Sommaruga Simonetta · Bundesrat · 2015-09-21
Sommaruga Simonetta · Bundesrat · Bern · 2015-09-21
Wortprotokoll
Die Kommission für Rechtsfragen Ihres Rates hat mit einem beträchtlichen Aufwand einen Lösungsvorschlag ausgearbeitet. Im Zentrum steht dabei die Überlegung, dass jemand, gegen den ein oder zwei Betreibungsverfahren laufen, noch nicht unbedingt ein schlechter Zahler sein muss. Vielmehr ist es denkbar, dass die Betreibungen ungerechtfertigt eingeleitet worden sind. Denken Sie zum Beispiel daran, dass Sie als Mieter oder Mieterin beim Auszug aus einer Wohnung einen Streit über die Abnutzung der Wohnung und die Bezahlung der Renovationskosten haben können. Sie müssen sich hier wehren dürfen.
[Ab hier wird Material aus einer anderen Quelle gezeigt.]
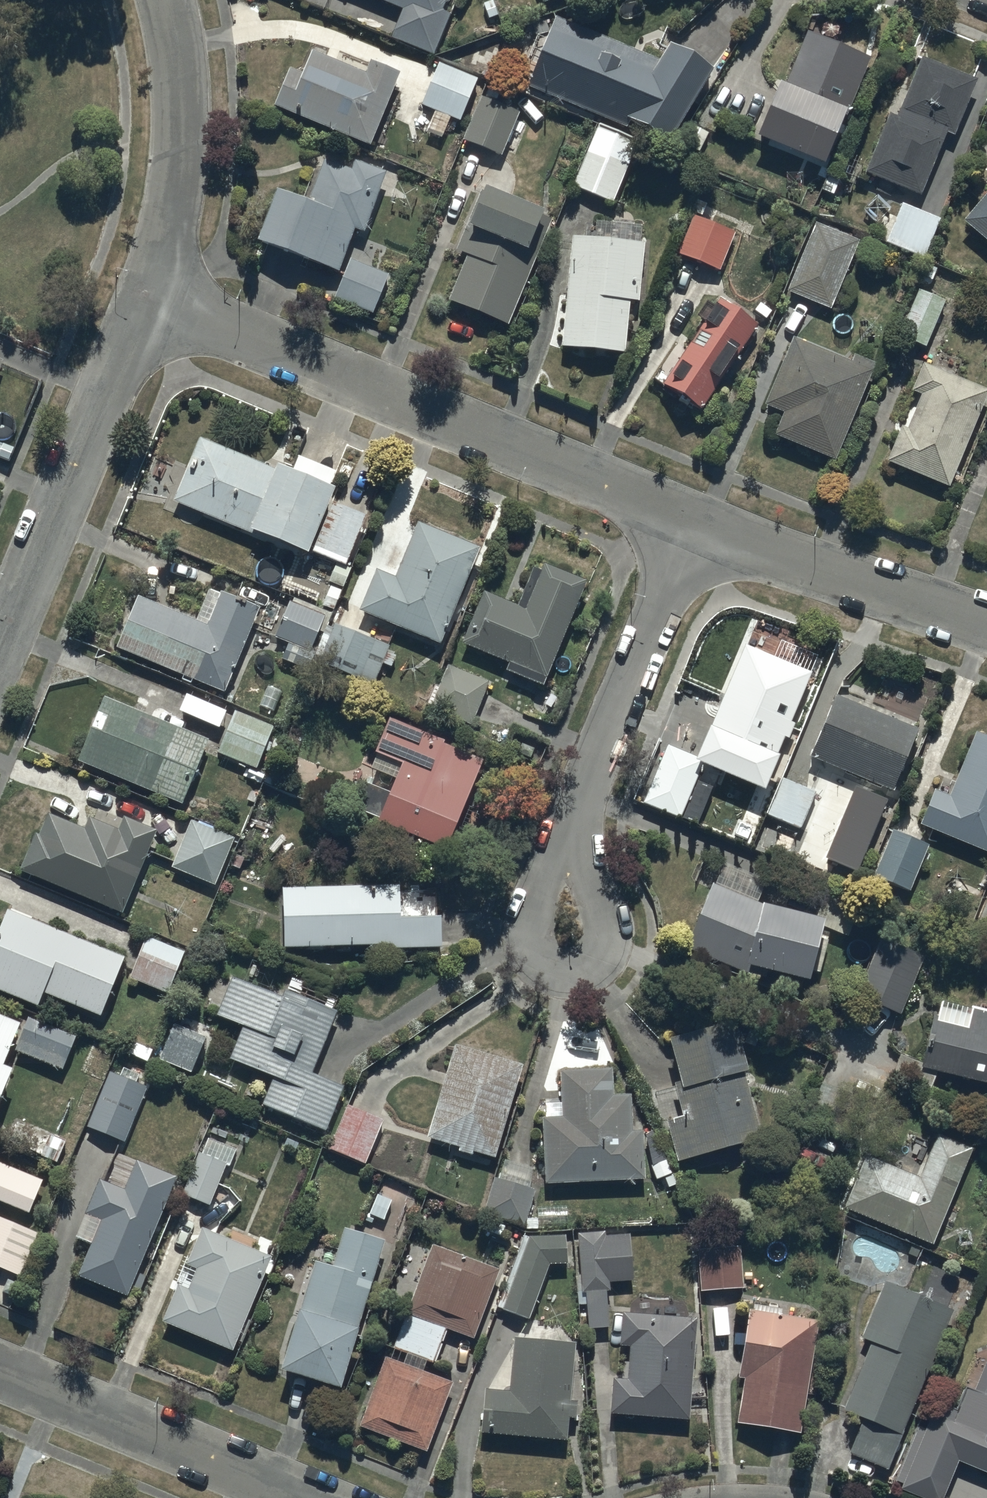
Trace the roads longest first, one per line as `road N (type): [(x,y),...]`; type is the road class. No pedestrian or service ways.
road 1 (residential): [(148,296),(689,520)]
road 2 (residential): [(689,520),(584,802),(563,932)]
road 3 (residential): [(148,296),(0,659)]
road 4 (residential): [(0,1366),(316,1497)]
road 5 (residential): [(689,520),(986,622)]
road 6 (residential): [(165,0),(181,151),(148,296)]

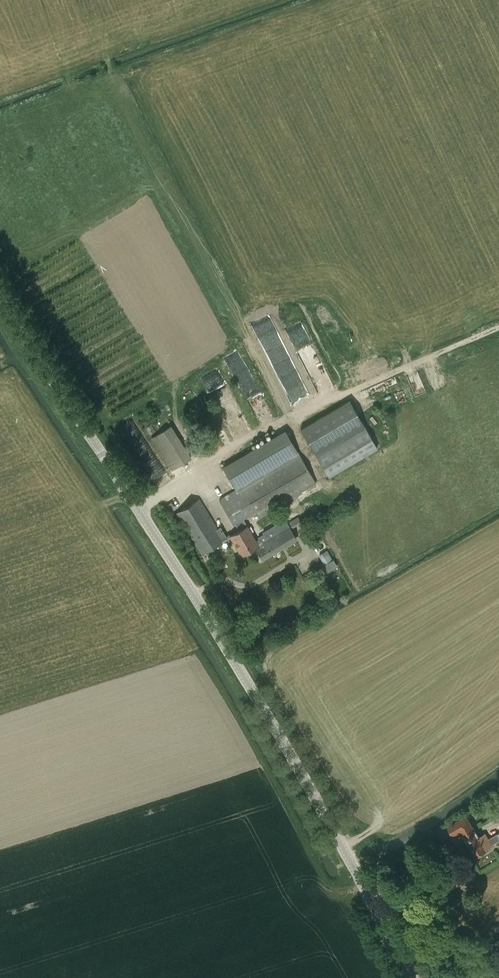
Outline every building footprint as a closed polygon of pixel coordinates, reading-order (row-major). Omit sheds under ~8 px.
[(244,396),(258,390),(240,351),(226,357),(244,396)] [(288,352),(272,357),(279,380),(295,374),(288,352)] [(305,379),(311,391),(320,387),(315,375),(305,379)] [(328,476),(377,448),(349,400),(301,429),(328,476)] [(124,423),(134,431),(139,426),(129,417),(124,423)] [(239,530),(247,525),(243,518),(255,511),(259,518),(300,493),(300,492),(315,482),(285,431),(223,467),(236,489),(219,499),(234,524),(235,523),(239,530)] [(190,458),(182,446),(164,457),(172,470),(190,458)] [(154,475),(163,467),(159,461),(155,465),(153,462),(147,467),(154,475)] [(201,554),(222,541),(215,530),(218,528),(199,498),(176,513),(201,554)] [(247,525),(239,530),(229,535),(241,555),(256,547),(258,550),(257,550),(262,559),(296,539),(288,525),(267,538),(270,543),(264,546),(260,538),(256,540),(247,525)] [(320,554),(325,563),(331,559),(326,551),(320,554)] [(478,861),(491,853),(489,850),(498,844),(498,838),(497,834),(488,839),(486,834),(481,837),(468,814),(447,825),(453,835),(460,830),(478,861)]
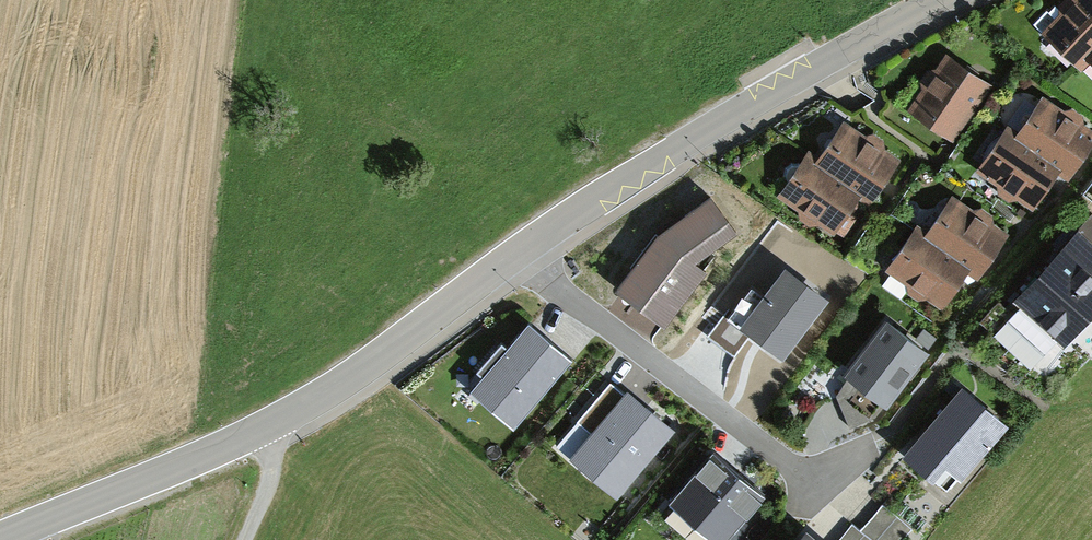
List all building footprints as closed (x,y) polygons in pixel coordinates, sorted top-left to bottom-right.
[(1091,51),(1091,0),(1079,0),(1078,1),(1069,1),(1064,6),(1065,15),(1051,29),(1083,60),(1091,51)] [(927,89),(917,105),(953,131),(985,84),(948,59),(938,73),(930,74),(926,80),(927,89)] [(1047,104),(1021,141),(1058,166),(1068,173),(1091,138),(1091,135),(1079,126),(1078,118),(1071,113),(1063,115),(1047,104)] [(864,140),(848,129),(823,166),(859,190),(868,197),(893,160),(880,151),(879,143),(872,138),(864,140)] [(1058,166),(1021,141),(1011,134),(986,170),(1002,182),(1003,190),(1010,195),(1018,193),(1032,203),(1058,166)] [(859,190),(823,166),(812,159),(806,168),(799,164),(799,162),(791,162),(786,167),(783,175),(786,182),(787,181),(794,185),(787,196),(802,206),(805,215),(811,219),(819,217),(842,234),(854,216),(846,211),(859,190)] [(655,237),(615,293),(663,329),(707,272),(696,265),(736,235),(711,197),(655,237)] [(972,215),(956,203),(931,240),(967,265),(977,272),(1003,235),(988,226),(987,217),(981,213),(972,215)] [(1008,319),(1045,353),(1056,340),(1064,348),(1091,320),(1091,217),(1091,216),(1014,302),(1019,308),(1008,319)] [(967,265),(931,240),(921,233),(896,270),(912,281),(913,290),(919,294),(928,293),(942,302),(967,265)] [(785,272),(766,298),(752,288),(733,312),(730,309),(708,338),(734,357),(748,338),(781,363),(827,304),(785,272)] [(482,375),(470,389),(514,426),(572,358),(529,321),(507,346),(502,341),(476,370),(482,375)] [(931,356),(887,322),(843,377),(848,381),(837,395),(850,427),(876,416),(882,409),(887,412),(931,356)] [(936,339),(924,329),(916,339),(929,348),(936,339)] [(638,405),(611,382),(577,420),(593,434),(582,448),(600,463),(592,472),(616,492),(670,429),(646,409),(640,416),(633,410),(638,405)] [(1010,428),(964,389),(903,459),(927,479),(922,485),(947,506),(987,460),(984,458),(1010,428)] [(713,450),(669,502),(714,539),(726,539),(765,494),(713,450)] [(860,530),(872,539),(903,539),(912,530),(882,504),(860,530)] [(860,530),(853,523),(838,539),(872,539),(860,530)]
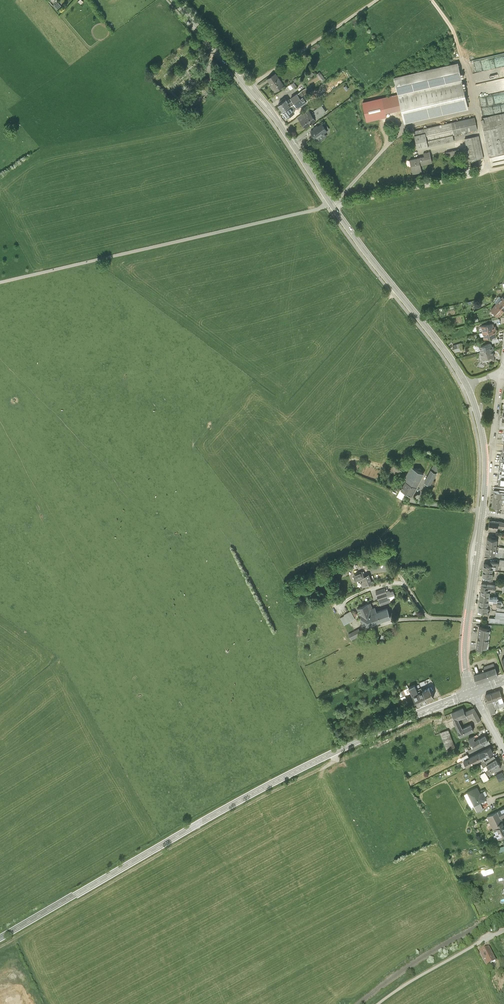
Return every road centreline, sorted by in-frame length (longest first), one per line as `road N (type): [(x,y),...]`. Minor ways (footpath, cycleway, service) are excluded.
road 1 (secondary): [(474,692),(266,786),(0,938)]
road 2 (tertiary): [(173,0),(280,124),(466,385)]
road 3 (track): [(331,753),(334,762),(0,947)]
road 4 (track): [(327,207),(0,283)]
road 5 (tertiary): [(483,512),(466,650),(474,692)]
road 6 (track): [(503,168),(332,206)]
road 7 (track): [(378,0),(251,88)]
road 8 (track): [(377,1003),(488,940)]

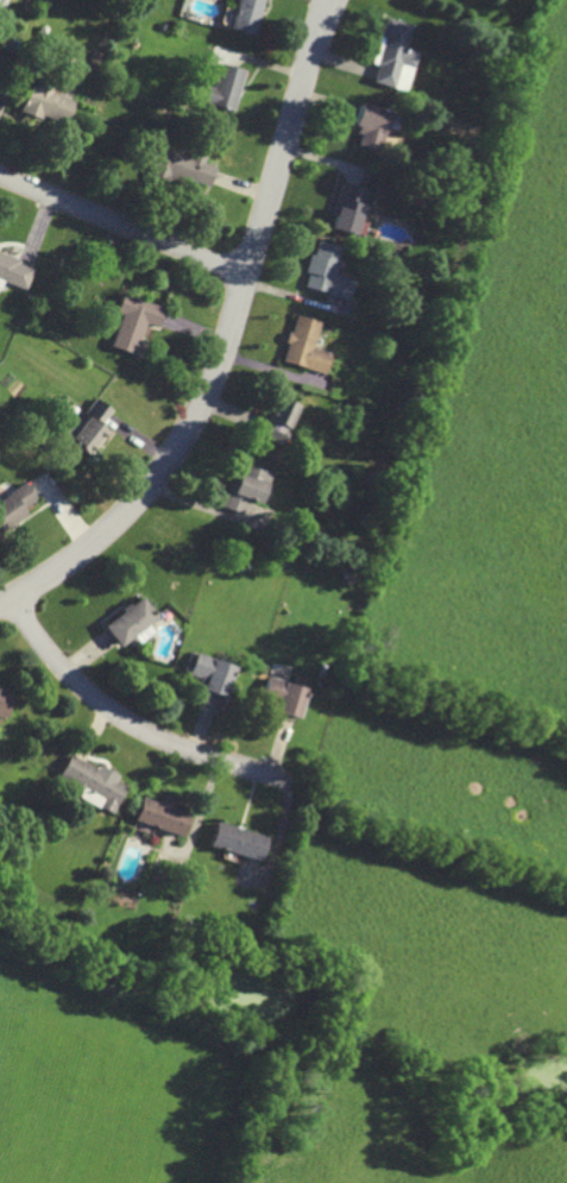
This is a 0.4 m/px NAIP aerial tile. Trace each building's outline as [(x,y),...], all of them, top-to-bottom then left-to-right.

Allerdings besteht für Sie heute das Risiko, dass Sie vom Vermieter für die geltend gemachten Kosten betrieben werden. Wenn Sie dieses Risiko nicht eingehen wollen, dann müssen Sie die Rechnung bezahlen, auch wenn Sie damit nicht einverstanden sind. Die Erfahrung zeigt, dass viele Leute auch ungerechtfertigte Rechnungen bezahlen, nur um eine Betreibung zu vermeiden.
Mit dem Lösungsvorschlag Ihrer Kommission können Sie nun eine solche Forderung bestreiten, ohne Angst vor den negativen Auswirkungen einer allfälligen Betreibung haben zu müssen. Werden Sie vom Vermieter betrieben, können Sie veranlassen, dass die Betreibung für Dritte nicht ersichtlich ist, sodass Sie keine Nachteile erleiden müssen. Erst, wenn gerichtlich festgestellt ist, dass Sie bezahlen müssen, erscheint die Betreibung im Register. Es wird also vermutet, dass die ersten zwei Betreibungen nichts über Ihre Zahlungsfähigkeit aussagen. Sofern Sie sich allerdings mit zwei weiteren Gläubigern im Streit befinden und von diesen auch noch betrieben werden, gilt diese Vermutung nicht mehr.
Dieser Lösungsvorschlag wird für diejenigen Menschen, die ungerechtfertigt betrieben werden, das bestehende Problem weitgehend beseitigen. Allerdings muss ich festhalten - das wurde auch von verschiedener Seite her kritisiert -, dass damit auch gerechtfertigte Betreibungen unsichtbar gemacht werden können. Der Betreibungsregisterauszug weist bereits heute eine grosse Schwäche auf: Er gibt nämlich nur Auskunft über die Betreibungen von einem bestimmten Betreibungsamt. Bei einem Umzug erhalten Sie deshalb wieder einen sauberen Auszug. Der Entwurf Ihrer Kommission ermöglicht es nun, zusätzliche Betreibungen verschwinden zu lassen. Die Aussagekraft des Registerauszuges wird dadurch natürlich zusätzlich geschwächt.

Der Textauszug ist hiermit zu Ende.